La Cour d'appel décidera de la peine d’Alexandre Bissonnette jeudi

Le palais de justice de Québec
Photo: Francis Vachon Le Devoir Le palais de justice de Québec

La Cour d’appel du Québec fera savoir jeudi si elle maintient la peine de 40 ans sans possibilité de libération conditionnelle imposée à Alexandre Bissonnette.

Les juges auteurs de l’arrêt sont François Doyon, Guy Gagnon et Dominique Bélanger.

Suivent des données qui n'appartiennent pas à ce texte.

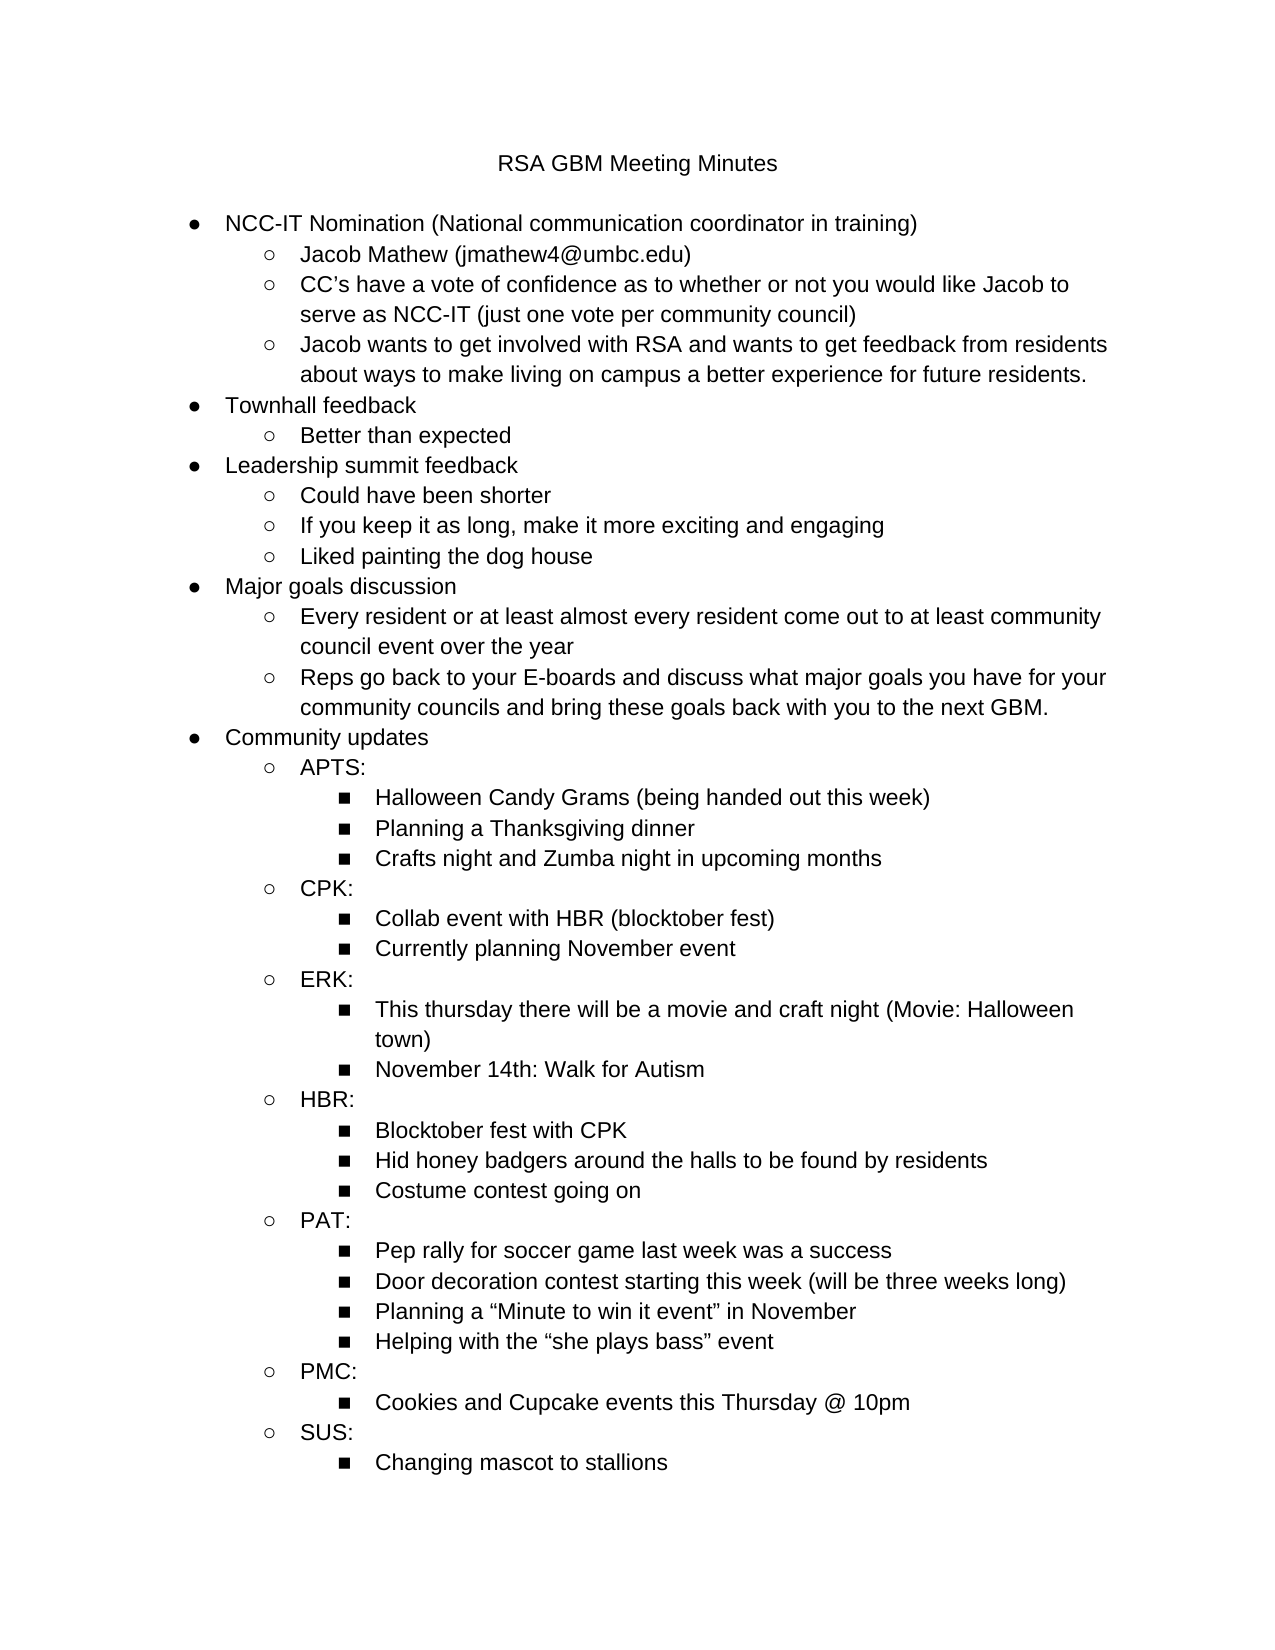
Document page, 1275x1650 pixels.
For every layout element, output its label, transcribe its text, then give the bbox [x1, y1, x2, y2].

list NCC-IT Nomination (National communication coordinator in training) [187, 210, 1125, 237]
list Changing mascot to stallions [337, 1449, 1125, 1475]
list Liked painting the dog house [262, 543, 1125, 569]
list Community updates [187, 724, 1125, 750]
list Every resident or at least almost every resident come out to at least community council event over the year [262, 603, 1125, 660]
list Planning a Thanksgiving dinner [337, 814, 1125, 841]
list Halloween Candy Grams (being handed out this week) [337, 784, 1125, 811]
list Townhall feedback [187, 392, 1125, 418]
list Planning a “Minute to win it event” in November [337, 1298, 1125, 1324]
list Jacob Mathew (jmathew4@umbc.edu) [262, 241, 1125, 267]
list Could have been shorter [262, 482, 1125, 509]
list Jacob wants to get involved with RSA and wants to get feedback from residents about ways to make living on campus a better experience for future residents. [262, 331, 1125, 388]
list ERK: [262, 966, 1125, 992]
list Collab event with HBR (blocktober fest) [337, 905, 1125, 932]
list Reps go back to your E-boards and discuss what major goals you have for your community councils and bring these goals back with you to the next GBM. [262, 663, 1125, 720]
list Cookies and Cupcake events this Thursday @ 10pm [337, 1388, 1125, 1415]
list This thursday there will be a movie and craft night (Movie: Halloween town) [337, 996, 1125, 1052]
list CPK: [262, 875, 1125, 901]
list Helping with the “she plays bass” event [337, 1328, 1125, 1354]
text RSA GBM Meeting Minutes [150, 150, 1125, 176]
list If you keep it as long, make it more exciting and engaging [262, 512, 1125, 539]
list Currently planning November event [337, 935, 1125, 962]
list Hid honey badgers around the halls to be found by residents [337, 1147, 1125, 1173]
list Better than expected [262, 422, 1125, 448]
list PAT: [262, 1207, 1125, 1234]
list SUS: [262, 1419, 1125, 1445]
list Leadership summit feedback [187, 452, 1125, 478]
list HBR: [262, 1086, 1125, 1113]
list Door decoration contest starting this week (will be three weeks long) [337, 1268, 1125, 1294]
list Blocktober fest with CPK [337, 1117, 1125, 1143]
list Costume contest going on [337, 1177, 1125, 1203]
list November 14th: Walk for Autism [337, 1056, 1125, 1083]
list PMC: [262, 1358, 1125, 1385]
list Major goals discussion [187, 573, 1125, 599]
list APTS: [262, 754, 1125, 781]
list CC’s have a vote of confidence as to whether or not you would like Jacob to serve as NCC-IT (just one vote per community council) [262, 271, 1125, 327]
list Crafts night and Zumba night in upcoming months [337, 845, 1125, 871]
list Pep rally for soccer game last week was a success [337, 1237, 1125, 1264]
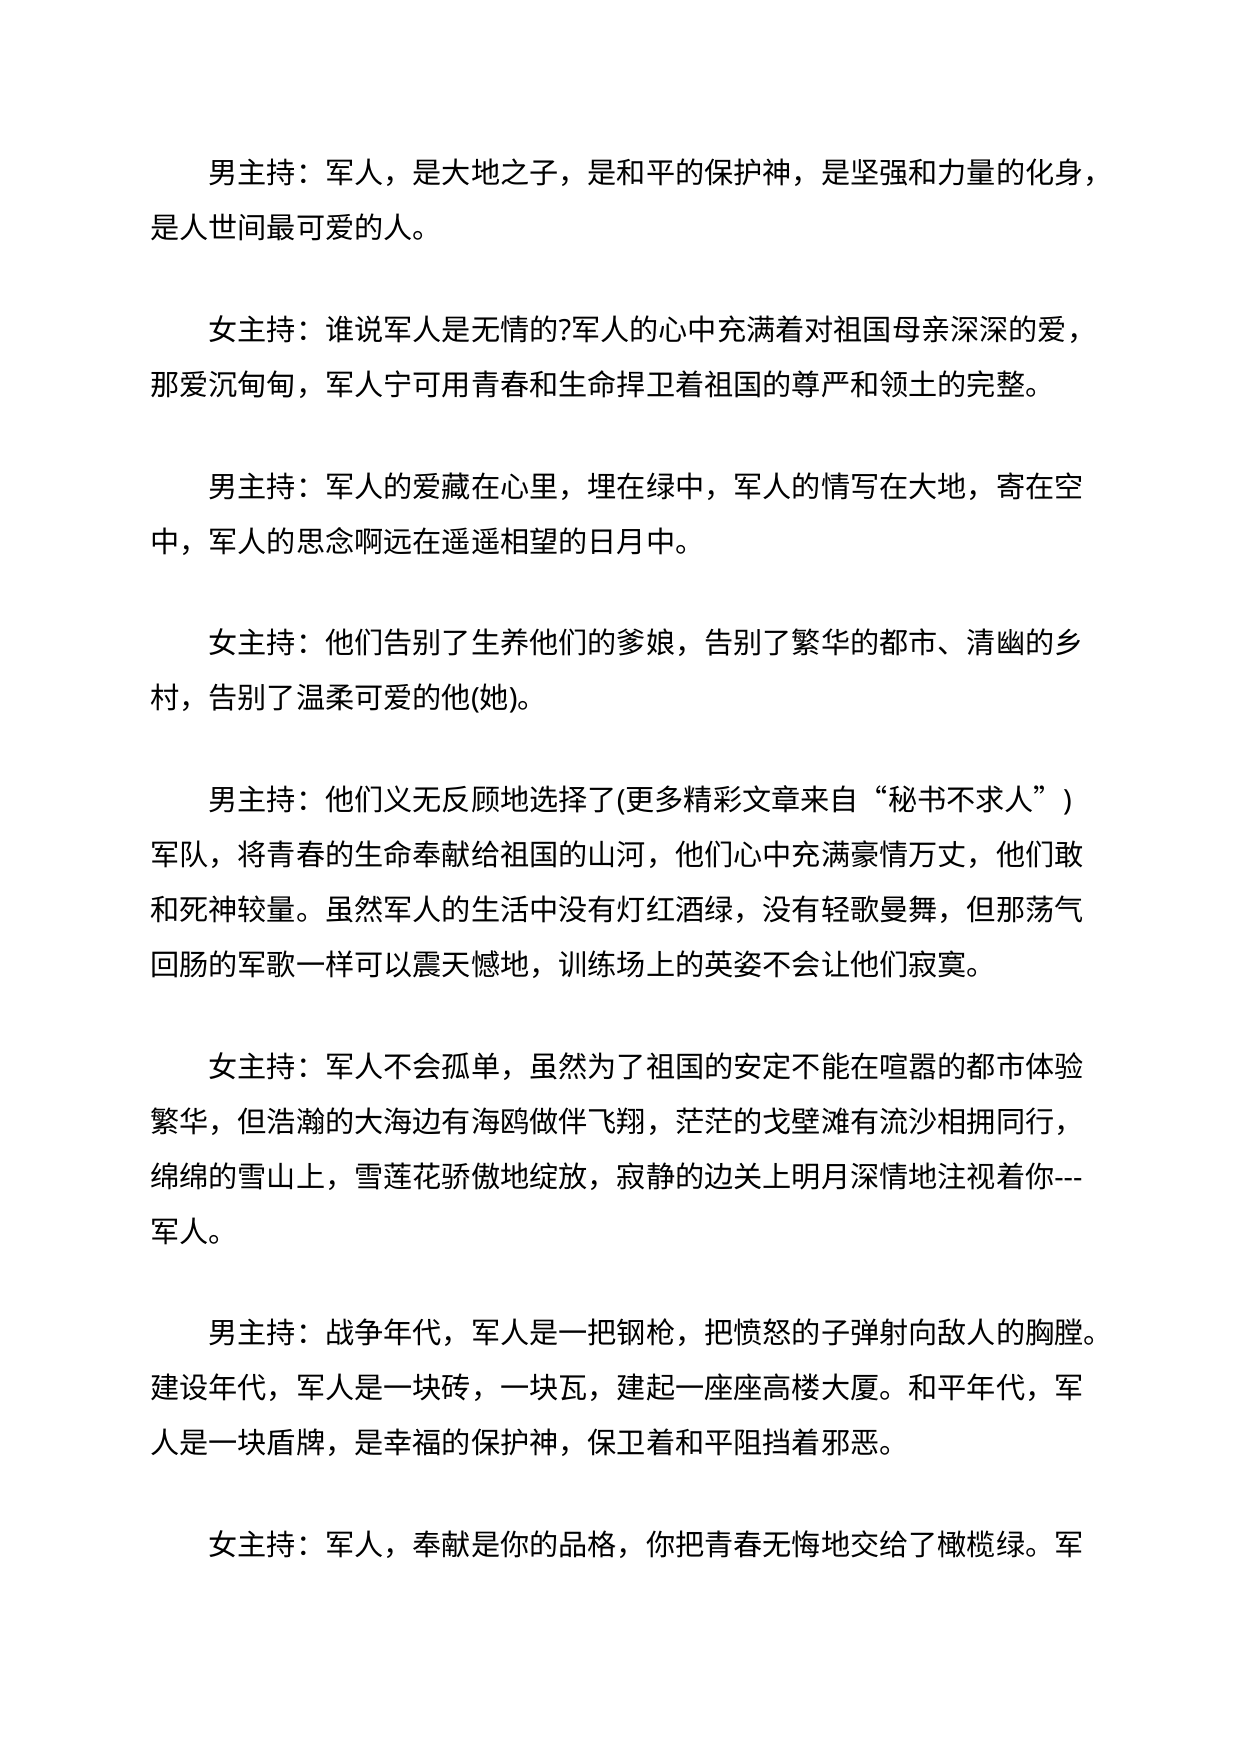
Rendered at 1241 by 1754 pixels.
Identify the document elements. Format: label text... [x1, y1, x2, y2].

Il leur aura fallu près d’un an avant de trancher dans ce dossier.

Après avoir plaidé coupable aux six meurtres commis lors de l’attentat à la mosquée de Québec, Alexandre Bissonnette a été condamné en février 2019 à une peine de 40 ans sans possibilité de libération conditionnelle.

La défense et la Couronne ont toutes deux contesté la peine en appel pour des motifs opposés. La jugeant peine trop sévère, la défense réclamait plutôt 25 ans, alors que la Couronne demandait le double.

Lors des audiences tenues en janvier dernier, la défense a aussi contesté la constitutionnalité de l’article du Code criminel (745.51) qui permet d’imposer des blocs de 25 ans d’inadmissibilité à la libération conditionnelle.

À l’origine, les victimes avaient d’ailleurs demandé une peine de 150 ans sans possibilité de sortie pour chacune des vies fauchées par le tueur.

Le Code criminel réécrit

Les trois juges de la Cour d’appel doivent aussi se prononcer sur un procédé assez inhabituel utilisé par le juge de première instance pour établir la durée de la peine.

Jugeant l’article 745.51 inconstitutionnel, le juge François Huot l’avait réécrit de manière à condamner Alexandre Bissonnette à 25 ans pour les cinq premiers chefs d’accusation et 15 pour le sixième, pour un total de 40 ans. D’une grande complexité, ce jugement totalisait près de 250 pages et il lui avait fallu pas moins de six heures pour le résumer.